On Sun, 10 Aug 2003 19:59:23 -0400, Tom Quackenbush wrote:
On Sun, 10 Aug 2003 18:37:45 -0400, Gary R Coffman
wrote:
SNIP

They'd only all be unemployed if you made the assumption
that they're all employed in manufacturing now. But that's
an unwarranted assumption. In fact, less than 8% of the
US workforce is employed in manufacturing now.

The US economy is not primarily a manufacturing economy,
and it hasn't been one for at least 50 years. Even then that
was just a blip caused by war time production requirements.
Over the course of the last century, the primary occupation
of the US work force has moved from agriculture to service
jobs, with a short period of domination by manufacturing
centered during and just after WWII.

Gary


Hmm. Interesting stat. One (this one, anyway) tends to think of the
US economy in terms of steel mills, car manufacturing, etc.
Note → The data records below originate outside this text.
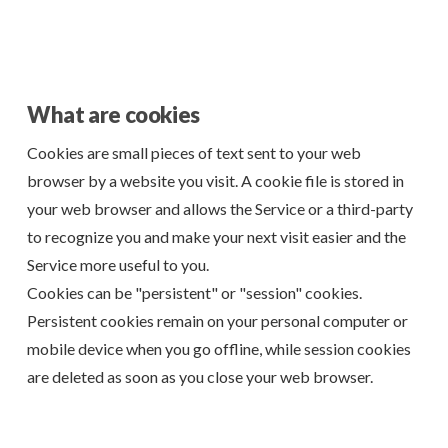
What are cookies
Cookies are small pieces of text sent to your web
browser by a website you visit. A cookie file is stored in
your web browser and allows the Service or a third-party
to recognize you and make your next visit easier and the
Service more useful to you.
Cookies can be "persistent" or "session" cookies.
Persistent cookies remain on your personal computer or
mobile device when you go offline, while session cookies
are deleted as soon as you close your web browser.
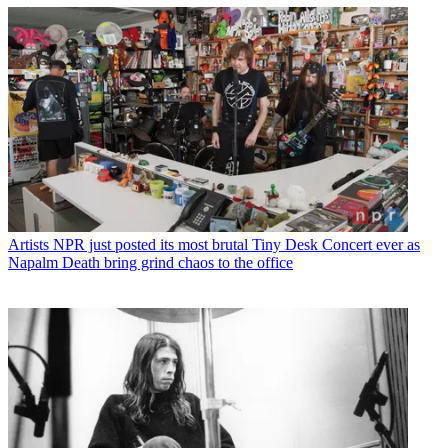
Artists
NPR just posted its most brutal Tiny Desk Concert ever as
Napalm Death bring grind chaos to the office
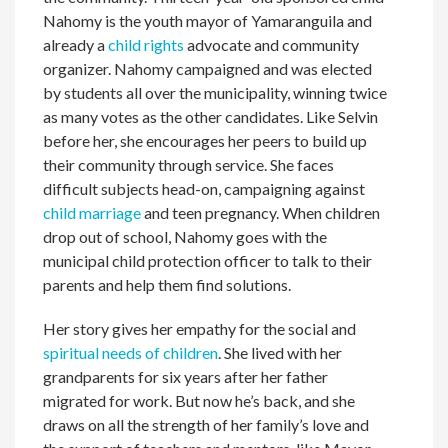
Nahomy is the youth mayor of Yamaranguila and
already a
child rights
advocate and community
organizer. Nahomy campaigned and was elected
by students all over the municipality, winning twice
as many votes as the other candidates. Like Selvin
before her, she encourages her peers to build up
their community through service. She faces
difficult subjects head-on, campaigning against
child marriage
and teen pregnancy. When children
drop out of school, Nahomy goes with the
municipal child protection officer to talk to their
parents and help them find solutions.
Her story gives her empathy for the social and
spiritual needs of children
. She lived with her
grandparents for six years after her father
migrated for work. But now he’s back, and she
draws on all the strength of her family’s love and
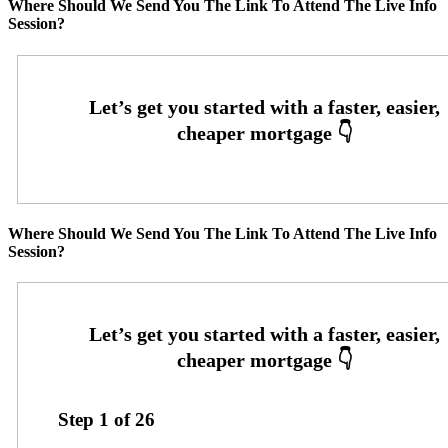
Where Should We Send You The Link To Attend The Live Info
Session?
Where Should We Send You The Link To Attend The Live Info
Session?
Step
1
of
26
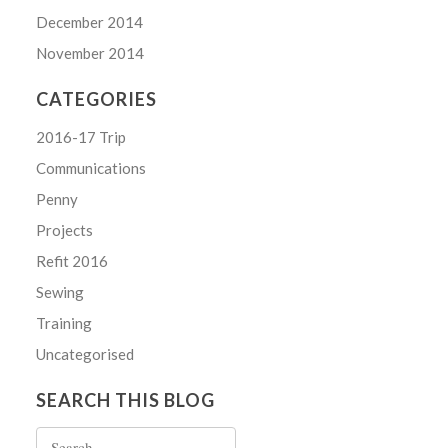
December 2014
November 2014
CATEGORIES
2016-17 Trip
Communications
Penny
Projects
Refit 2016
Sewing
Training
Uncategorised
SEARCH THIS BLOG
Search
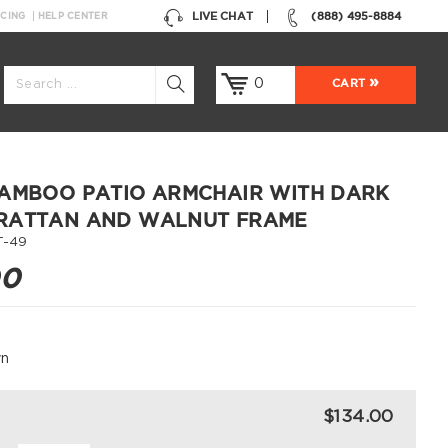
LIVE CHAT
(888) 495-8884
NCING
HELP CENTER
0
CART
AMBOO PATIO ARMCHAIR WITH DARK
RATTAN AND WALNUT FRAME
T-49
00
wn
$134.00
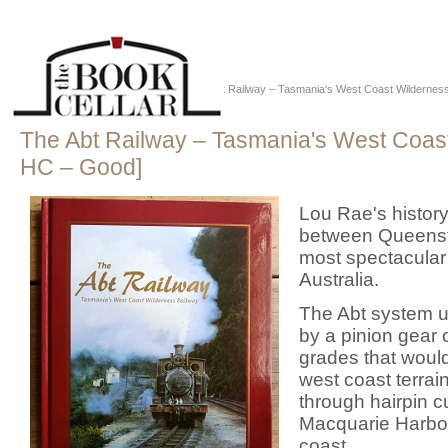
Home
::
Just Tassie Books
::
The Abt Railway – Tasmania's West Coast Wildernes
The Abt Railway – Tasmania's West Coas
HC – Good]
Lou Rae's history
between Queensto
most spectacular 
Australia.
The Abt system us
by a pinion gear 
grades that woul
west coast terra
through hairpin 
Macquarie Harbour
coast.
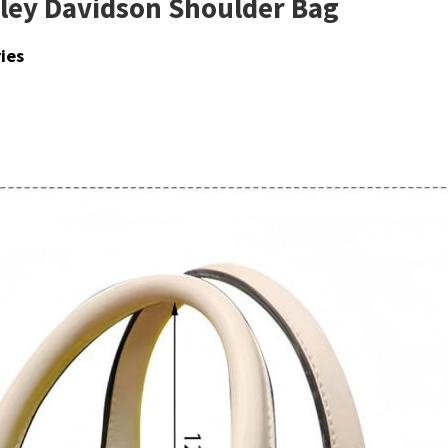
rley Davidson Shoulder Bag
ies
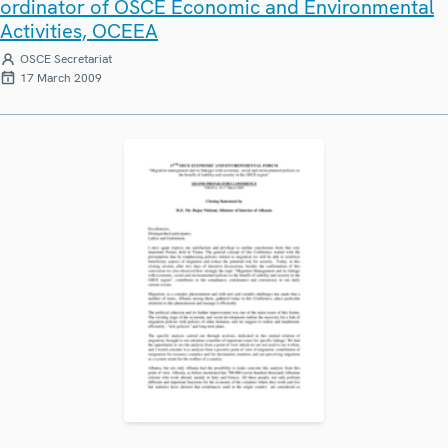
ordinator of OSCE Economic and Environmental
Activities, OCEEA
OSCE Secretariat
17 March 2009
What you say has the ring of truth, but I'll ask anyway:
Do you have any cites? To be more precise (I'm pretty sure you DO
have cites), would you post cites?


http://www.fedstats.gov/qf/states/00000.html

Total US civilian labor force is 141,815,000.
Total manufacturing employment is 17,698,000
or about 12.5% of the total work force (13.4%
of nonfarm employment). That's a little higher
than I'd recalled. The largest segment is the
service segment at 65.2%.

Note that government employment (nonmilitary)
at 15.8% is larger than manufacturing.